Do you know what makes a TTRPG player excited? a game with a lot of optional source material and, to be fair, EN Publishing has exceeded the output of WoTC during the same pandemic restricted period. That fact alone is laudable.

More importantly EN Publishing is British, a necessary component in the successful translation of any 2000AD IP into a TTRPG - because there are certain sensibilities that make 2000AD, well, 2000AD . . . sensibilities shared by the British (and the likes of Australia and New Zealand). 2000AD isn't Marvel, or DC, or Image, or Dark Horse etc . . . that's why I still read it over 40yrs later. 2000AD TTRPG's, like the comic, will never soar to the heights of the mainstream because, again like the comic, it's a slow burn that, once it hooks you in, you tend to stay to the end.
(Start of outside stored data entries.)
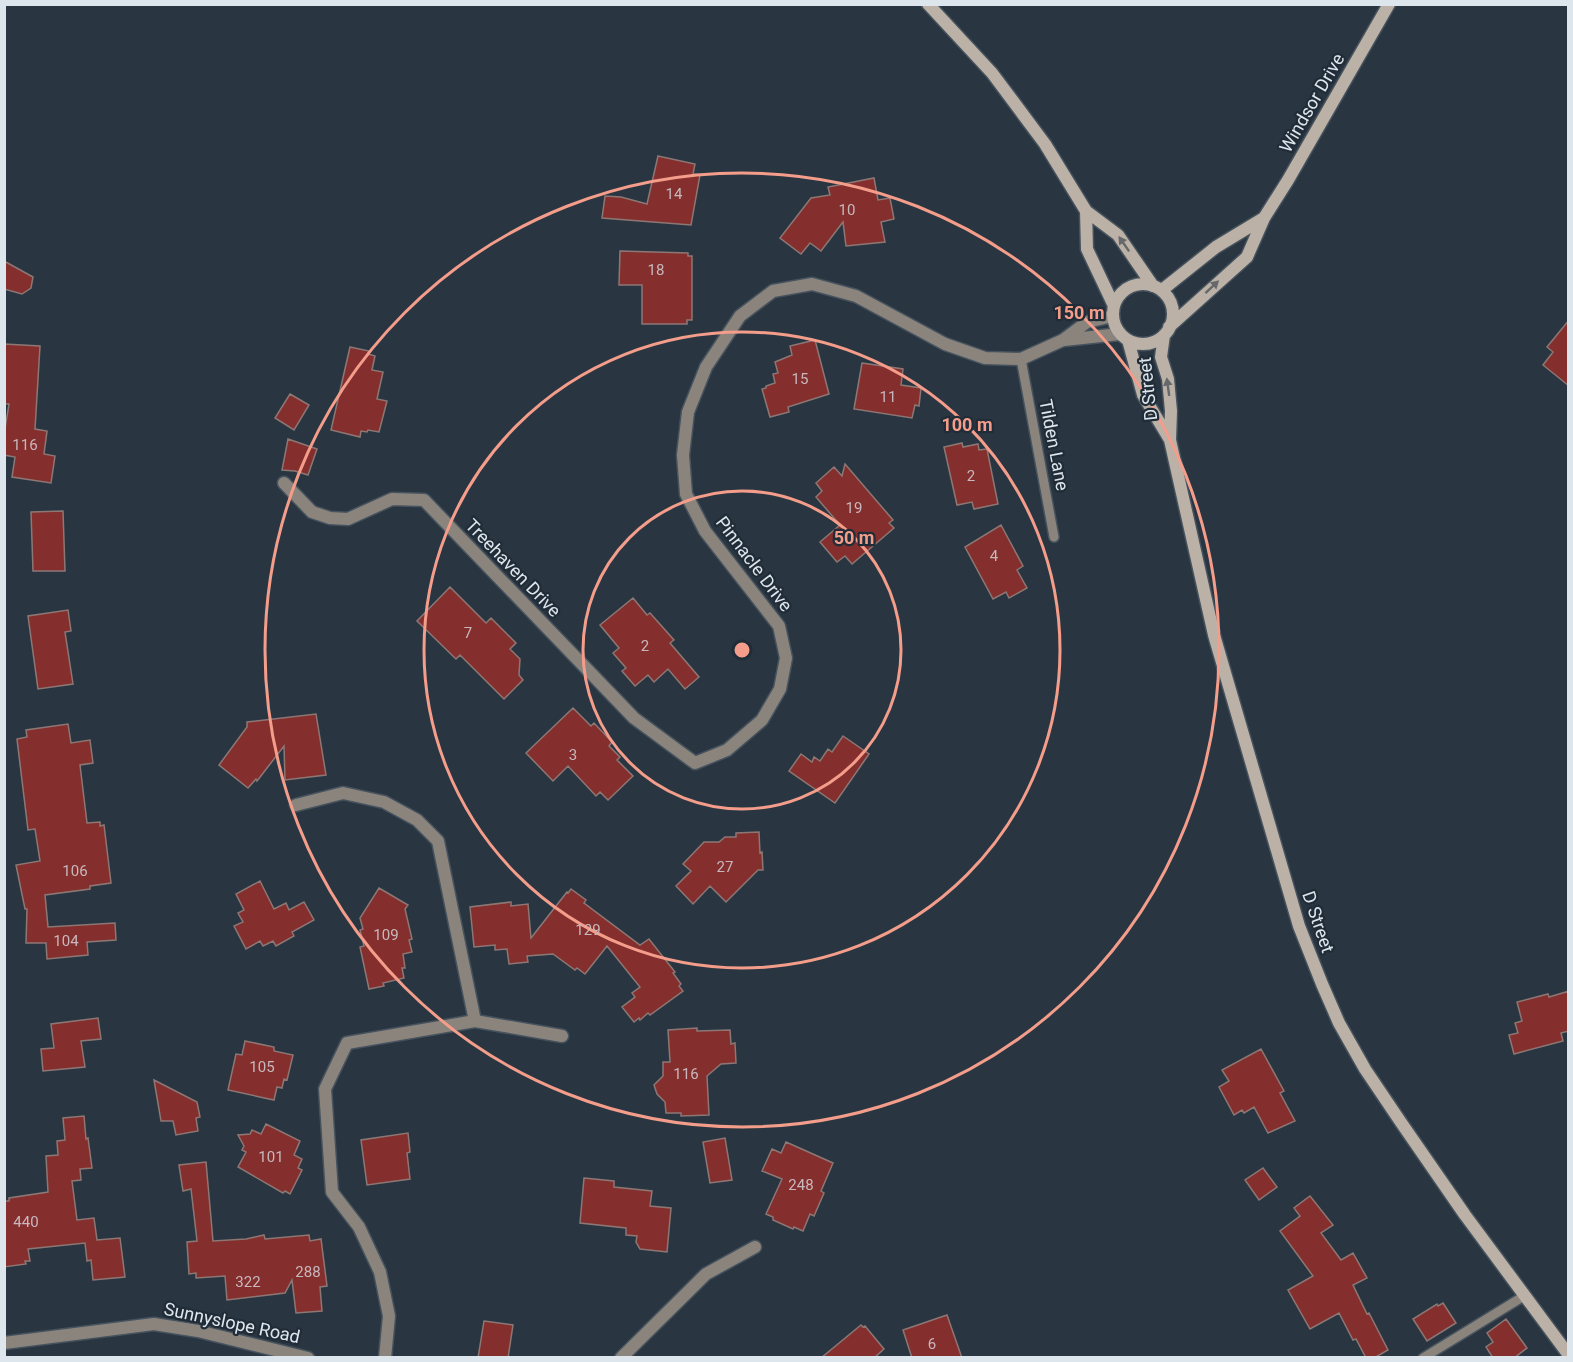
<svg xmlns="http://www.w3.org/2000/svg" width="1573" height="1362" viewBox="0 0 1573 1362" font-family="Roboto,sans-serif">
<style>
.building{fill:#842f2d;stroke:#8d7775;stroke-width:1.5}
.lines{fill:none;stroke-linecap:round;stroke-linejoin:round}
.lane-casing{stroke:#46525d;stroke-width:12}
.street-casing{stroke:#46525d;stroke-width:15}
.secondary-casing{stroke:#46525d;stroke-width:15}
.lane{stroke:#8a847d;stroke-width:9}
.street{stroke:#8a847d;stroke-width:12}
.secondary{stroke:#bbb1a6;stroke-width:12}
.oneway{fill:#666869}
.ring{fill:none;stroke:#f49d8b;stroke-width:3}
.labels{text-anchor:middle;stroke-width:4.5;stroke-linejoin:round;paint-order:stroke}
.number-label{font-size:15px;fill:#c8b8bd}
.street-label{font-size:18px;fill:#dee6ed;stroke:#202c37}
.centre{fill:#f49d8b;stroke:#202c37;stroke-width:3}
.ring-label{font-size:18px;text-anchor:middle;font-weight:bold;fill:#f49d8b;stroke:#202c37;stroke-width:4.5;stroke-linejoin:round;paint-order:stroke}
</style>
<rect width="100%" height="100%" fill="#293641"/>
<path class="building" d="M658,156L695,164L693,174L700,175L691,225L602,218L605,196L621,197L647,204Z
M874,178L878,200L890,198L894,219L881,222L885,242L846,246L843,222L821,251L810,243L801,254L780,238L811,198L830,195L828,187Z
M620,251L688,253V256H692V320H687V324H642V285H619Z
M4,261L33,277L31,288L22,294L4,289Z
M1569,320V386L1543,365L1553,352L1547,347Z
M815,340L829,394L788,407L789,412L770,417L762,389L766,388V386L775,383L773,374L778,373L775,362L792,355L790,346Z
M4,344L40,346L35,429L47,431L44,454L55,456L51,483L12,477L15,457L4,455V435L9,404H4Z
M350,347L369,351L368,354L375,356L372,370L383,372L377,399L387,401L379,432L368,430L367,432L361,431L360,437L331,430Z
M862,363L903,369L901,385L921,388L919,406L915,405L912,418L854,409Z
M290,394L309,405L294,430L275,418Z
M288,439L317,449L308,475L295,471L282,470Z
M962,443L963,447L978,444L979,450L987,449L998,504L974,509L972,502L957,505L944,447Z
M845,464L893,520L889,523L894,528L852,564L845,556L837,562L820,542L840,525L816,497L822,491L816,483L834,467L842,476Z
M63,511L65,571H33L31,512Z
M1001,525L1023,566L1017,570L1027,588L1009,598L1006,592L993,599L965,547Z
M450,587L486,623L491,618L516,643L510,649L520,659L519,675L523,680L504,699L460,655L456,659L417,621Z
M633,598L647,615L650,613L674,640L670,643L699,677L685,689L668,669L654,682L648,675L635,686L622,671L626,668L613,653L619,648L600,625Z
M68,610L71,631L65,632L73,684L38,689L28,616Z
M573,708L591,726L594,723L612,742L609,746L620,757L617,760L633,776L608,800L600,792L596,796L568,766L553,781L526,753Z
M316,714L326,775L285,780L284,746L257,781L256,779L248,788L219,765L247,727V722Z
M68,724L71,743L90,740L93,763L80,765L87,823L100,822V826L104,825L111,883L90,886V889L45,895L48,927L115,923L116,940L87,942L88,955L47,959L46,943H26L27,909H25L16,865L40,861L35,829L28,830L17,739L27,737L26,730Z
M843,736L869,754L835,803L789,771L801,754L812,762L814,757L820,761L828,749L832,752Z
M759,832L760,853L762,852L763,870H758L726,902L710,886L693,904L676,886L691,871L683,864L704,842H719L725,837H736V833Z
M260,881L274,909L286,903L289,910L304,902L314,920L292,932L294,936L276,946L273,941L263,946L260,941L246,949L234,926L243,922L238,913L244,910L236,894Z
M379,888L408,905L405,909L412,939L409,940L412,952L403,954L405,968H402L404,978L383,983L384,986L369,989L360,947L364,946L360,930L363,929L360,918Z
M571,889L586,900L584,903L640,945L649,939L675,972L673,973L681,984L679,986L683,991L650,1015L648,1013L640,1020L639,1018L634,1022L622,1007L635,997L632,993L640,987L607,946L585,974L577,968L575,970L553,954L527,956L528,962L509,964L507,949L495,950V945L474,947L470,907L511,902V906L528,904L531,938L567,892L568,893Z
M1569,991V1031L1561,1033L1563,1041L1514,1054L1509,1035L1518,1033L1515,1023L1522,1021L1517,1002L1548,994L1549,997Z
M98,1018L101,1039L81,1041L85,1067L43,1071L41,1049L54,1048L51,1024Z
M697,1028V1031L730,1030L731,1044L735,1043L736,1063L721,1064L707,1076L709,1115L681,1116V1113H666L665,1102L657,1094L654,1085L663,1076V1062H670L668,1030Z
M245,1041L274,1047V1051L293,1055L287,1080L284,1079L282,1088L277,1087L274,1100L228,1090L236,1054L242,1055Z
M1261,1049L1284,1091L1280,1093L1295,1121L1268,1133L1254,1107L1244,1113L1242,1110L1234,1115L1219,1087L1229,1081L1222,1070Z
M154,1080L197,1102L200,1117L196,1118L198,1131L176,1135L173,1121H161Z
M84,1116L86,1139L88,1138L92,1168L80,1169L81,1180L72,1181L77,1220L94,1218L97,1240L120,1238L125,1277L93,1280L91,1260L87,1261L85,1243L28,1249L30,1261H25L26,1264L4,1267V1201H9V1198L48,1192L46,1156L58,1155L57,1141L65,1140L63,1118Z
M266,1124L300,1141L294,1155L302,1159L298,1168L302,1170L290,1194L285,1191L283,1193L238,1167L246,1152L242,1150L244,1146L238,1135L250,1134L252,1130L261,1134Z
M408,1133L410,1152L407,1153L410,1179L367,1185L361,1140Z
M725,1138L732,1180L710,1183L703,1142Z
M786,1142L833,1163L821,1191L824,1193L814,1216L810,1214L803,1231L794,1227L793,1229L773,1220V1217L766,1214L782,1179L762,1171L772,1149L781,1153Z
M206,1162L213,1241L246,1239L264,1235L265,1239L309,1235L310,1241L321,1239L327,1286L320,1287L322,1311L296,1313L292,1280L285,1293L227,1300L225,1276L196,1278V1273L189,1274L187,1242L197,1241L191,1189L183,1191L179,1165Z
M1263,1168L1277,1187L1259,1200L1245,1180Z
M584,1178L614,1181V1187L652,1191L650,1206L671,1208L667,1252L640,1249L636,1242L637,1236L626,1235V1228L580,1223Z
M1310,1196L1333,1225L1321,1233L1341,1260L1353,1253L1367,1278L1353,1285L1367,1314L1369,1313L1388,1350L1374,1358H1366L1356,1339L1353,1340L1339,1313L1310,1329L1288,1290L1313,1276L1280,1231L1300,1216L1294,1208Z
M1443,1303L1456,1323L1427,1341L1413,1319L1437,1304L1438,1306Z
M947,1315L962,1358H912L903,1330Z
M1506,1319L1527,1348L1514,1358H1493L1486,1347L1493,1342L1487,1333Z
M484,1321L513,1325L508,1358H478Z
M861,1325L863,1327L865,1326L884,1349L874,1358H821Z"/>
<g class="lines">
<g class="lane-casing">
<path id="lane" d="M1021,359L1054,537
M1423,1358L1524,1296"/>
</g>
<g class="street-casing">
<path id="street" d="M1064,340L1120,334
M284,483L312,512L330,518L348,519L392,499L424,500L634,718L695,763L727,750L762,720L780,689L786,658L779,626L705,531L686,494L683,455L688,412L706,367L740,316L773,291L812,284L856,296L945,344L985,358L1021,359L1063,340L1087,322L1113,316
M296,805L343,793L384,802L417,820L438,841L475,1021
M4,1343L154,1324L198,1331L308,1358
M385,1358L389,1316L380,1272L359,1227L332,1192L325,1089L347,1043L475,1021L562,1036
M621,1358L706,1274L755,1247"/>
</g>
<g class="secondary-casing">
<path id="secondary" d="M928,4L992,73L1045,144L1086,211L1118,235L1153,286
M1086,211L1087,249L1114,306
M1113 314a30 30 0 1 1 60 0a30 30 0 1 1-60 0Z
M1162,290L1216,247L1264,218
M1169,327L1247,257L1264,218L1288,180L1389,4
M1164,335L1161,357L1168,379L1171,411L1170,440L1214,635L1299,926L1322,984L1339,1023L1365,1069L1400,1121L1465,1215L1568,1354
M1128,340L1143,395L1170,440"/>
</g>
<use href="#lane" class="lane"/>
<use href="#street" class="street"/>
<use href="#secondary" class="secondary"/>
</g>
<defs><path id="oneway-solid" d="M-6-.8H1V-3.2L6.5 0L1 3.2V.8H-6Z" transform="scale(1.5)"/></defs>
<g class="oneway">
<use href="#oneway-solid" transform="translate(1124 244) rotate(-125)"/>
<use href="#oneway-solid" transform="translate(1212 287) rotate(-43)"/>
<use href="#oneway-solid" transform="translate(1168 387) rotate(-98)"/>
</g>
<g class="ring">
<circle cx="742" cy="650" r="159"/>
<circle cx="742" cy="650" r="318"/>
<circle cx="742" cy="650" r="477"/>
</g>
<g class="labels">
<g class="number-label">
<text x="674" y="199">14</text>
<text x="847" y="215">10</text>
<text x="656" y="275">18</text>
<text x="800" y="384">15</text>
<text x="888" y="402">11</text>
<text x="25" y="450">116</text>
<text x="971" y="481">2</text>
<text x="854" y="513">19</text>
<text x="994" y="561">4</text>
<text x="468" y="638">7</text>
<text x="645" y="651">2</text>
<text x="573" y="760">3</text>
<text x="725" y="872">27</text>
<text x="75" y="876">106</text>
<text x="588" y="935">129</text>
<text x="386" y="940">109</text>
<text x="66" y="946">104</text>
<text x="262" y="1072">105</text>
<text x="686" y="1079">116</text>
<text x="271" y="1162">101</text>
<text x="801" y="1190">248</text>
<text x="26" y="1227">440</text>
<text x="308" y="1277">288</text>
<text x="248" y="1287">322</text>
<text x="932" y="1349">6</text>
</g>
<g class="street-label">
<text transform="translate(1312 103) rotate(-60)" y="6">Windsor Drive</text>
<text transform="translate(1148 389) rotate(-96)" y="6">D Street</text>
<text transform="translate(1054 445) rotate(79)" y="6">Tilden Lane</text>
<text transform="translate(754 564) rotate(53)" y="6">Pinnacle Drive</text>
<text transform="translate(513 568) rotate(46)" y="6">Treehaven Drive</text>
<text transform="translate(1318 922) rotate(71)" y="6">D Street</text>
<text transform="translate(232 1323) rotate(12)" y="6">Sunnyslope Road</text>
</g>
</g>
<circle cx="742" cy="650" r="9" class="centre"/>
<g class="ring-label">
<text x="1079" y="319">150 m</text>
<text x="967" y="431">100 m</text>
<text x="854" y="544">50 m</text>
</g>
<rect width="1573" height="1362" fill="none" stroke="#dee6ed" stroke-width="12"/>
</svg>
Maybe, one day, 2000AD will get the recognition it deserves but it'll always be up against it's more bombastic cousins across the Atlantic because it is 'understated Britishness'. Never mind that 2000AD explored many ideas decades ago that our American cousins have just started to get a handle on - due in the main to the stable of ex-2000AD talent siphoned from these shores to Americas warmer, and more lucrative, climes - readers of 2000AD just accept this as a matter of fact and carry on regardless.

I genuinely hope Rebellion will reconsider this latest decision

Leigh S:
AS soneone who collects the RPG stuff but has little hope of ever getting it to the table, it is disappointing, though do we know that it is REbellion pulling the plug and not EN Publishing choosing not to renew?

I know Rebellion are increasingly dipping their toe in the non video game market, so it's possible they might have plans themselves?  Didnt they previously buy up Mongoose but it didnt stick?

Funt Solo:

--- Quote from: Leigh S on 18 November, 2021, 06:44:08 PM we know that it is REbellion pulling the plug and not EN Publishing choosing not to renew?

--- End quote ---

My assumption brain was telling me that KainGuru either owns or works for EN Publishing, or is EN Publishing's mum.

I feel like I'd love to buy into a 2K-related TTRPG, but there's no time to paint the models, play the game etc. And me a lifelong 2K fan as well. With a disposable income. There's not enough time for all the work, family, spreadsheet hobbies et al. Something has to give.